AI claims do not create a moat by themselves when the underlying product can be replicated and the customer relationship is fragile.
Cross-border deals add another layer of diligence friction when the operating business is in Australia but the buyer pool and financing expectations are U.S.-centric.
The hosts use the asking multiple as a signal that the market is discounting future volatility, model changes, and execution risk. Even a high-margin business can trade cheaply if buyers doubt the next three to six years of cash flow.
When to use: Use this when a business looks profitable on paper but the stated narrative or business model keeps changing.
They distinguish between businesses that collect a large upfront licensing fee and those with true recurring software revenue. If most cash comes from onboarding and only a smaller slice comes from ongoing profit share, the business should not be valued like software.
When to use: Use this when evaluating agency, franchise-like, or training-plus-support models that market themselves like software.
The listing asked $6.5 million for Banks Management on $4.5 million of revenue and $1.46 million of EBITDA, which works out to 4.4x EBITDA.

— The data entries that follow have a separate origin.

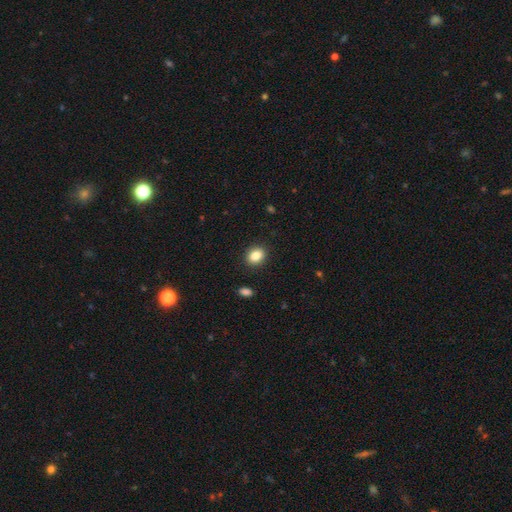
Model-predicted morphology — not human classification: This appears to be a smooth galaxy with no disk features (86%) that is in between round and cigar-shaped (53%). Merging: none (90%).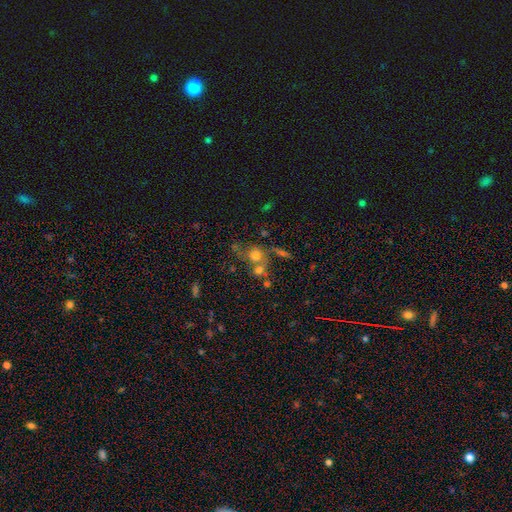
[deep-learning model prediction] Smooth or featured? smooth (62%)
How rounded? round (78%)
Merging? merger (42%)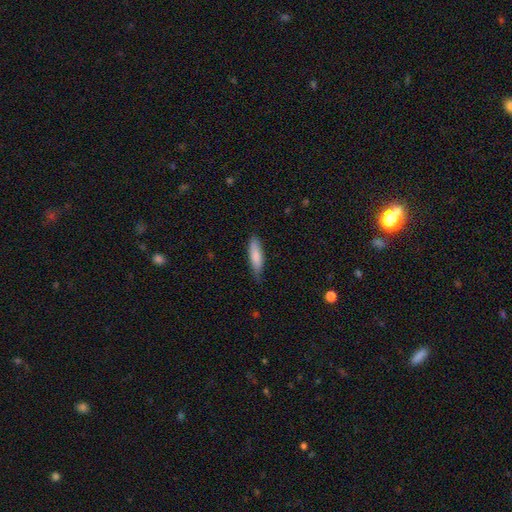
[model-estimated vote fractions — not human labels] The model was most divided on "how rounded": cigar-shaped: 62%, in between: 36%, round: 1%. More confident: smooth or featured — smooth (82%); merging — none (74%).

The hosts opened the review by reading the teaser economics from the memorandum.
The business was founded in early 2023 in Australia and had already transitioned through multiple models by early 2025.

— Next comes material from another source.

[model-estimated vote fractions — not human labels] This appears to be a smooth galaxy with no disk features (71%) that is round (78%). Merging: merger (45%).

The teaser described a rapid evolution from human OnlyFans management to licensing and then AI-generated model systems.
The teaser said the company had over $5 million Australian dollars of trading income in the first half of 2025.

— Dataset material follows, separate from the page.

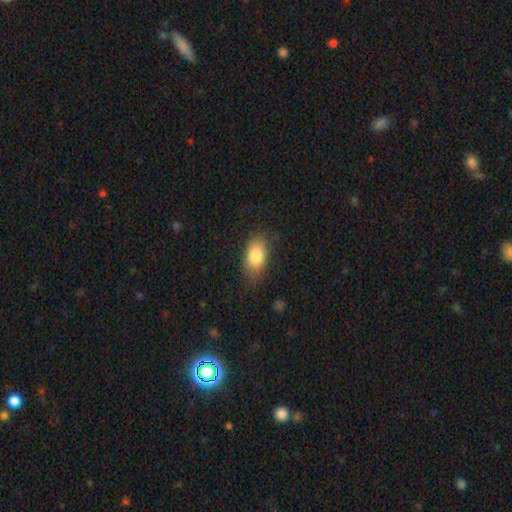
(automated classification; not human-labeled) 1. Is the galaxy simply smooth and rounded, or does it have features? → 83% smooth, 10% featured or disk, 7% star or artifact.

The hosts used this claim to judge how fast the business scaled despite the weird positioning.
The listing said the average order value exceeded $23,000 per client.
This was cited as evidence that the front-end licensing package was expensive and aimed at premium buyers.
The deck showed 376 active customers and about $61,000 of revenue per customer.
Mills used those figures to infer the scale and economics of the agency model.
The hosts said the expense breakdown showed 63% of spending going to Meta ads.
That concentration in paid acquisition shaped their view of customer acquisition risk.
They estimated the OnlyFans ecosystem at roughly $6.6 billion in revenue and noted one chat-driven estimate of about 5,000 active OnlyFans agencies.
Those numbers were used to reason about the total addressable market for agency services.
Treat a business with multiple rapid pivots as a higher-risk asset and lower your valuation accordingly.
Why: Frequent model changes usually mean the current strategy is still being searched out, not proven.
Do not underwrite a niche business like SaaS unless the recurring revenue is real and durable.
Why: A front-end-heavy licensing model can hide churn and make cash flow much less stable than the headline suggests.
Assume reputation and bankability can be deal-breakers even when the numbers are strong.
Why: Adult-content adjacency can shut out SBA and conventional debt regardless of operating performance.
Stress-test any AI-enabled service business for simple copycat risk and platform-policy risk.
Why: If the underlying workflow can be replicated or the ad platform changes rules, the moat may evaporate fast.
Ask how much of revenue depends on paid acquisition before getting excited about top-line growth.
Why: Heavy reliance on Meta spend can make growth expensive and fragile if ads become less efficient.
The listing described a company founded in 2023 that moved from human OnlyFans management to an e-learning/licensing model and then to AI-generated model systems. The hosts treated that sequence as evidence that the business was still searching for its identity rather than settled into a stable operating model.
Lesson: When a company changes its core offer repeatedly in two years, buyers should discount the narrative and focus on what has actually persisted.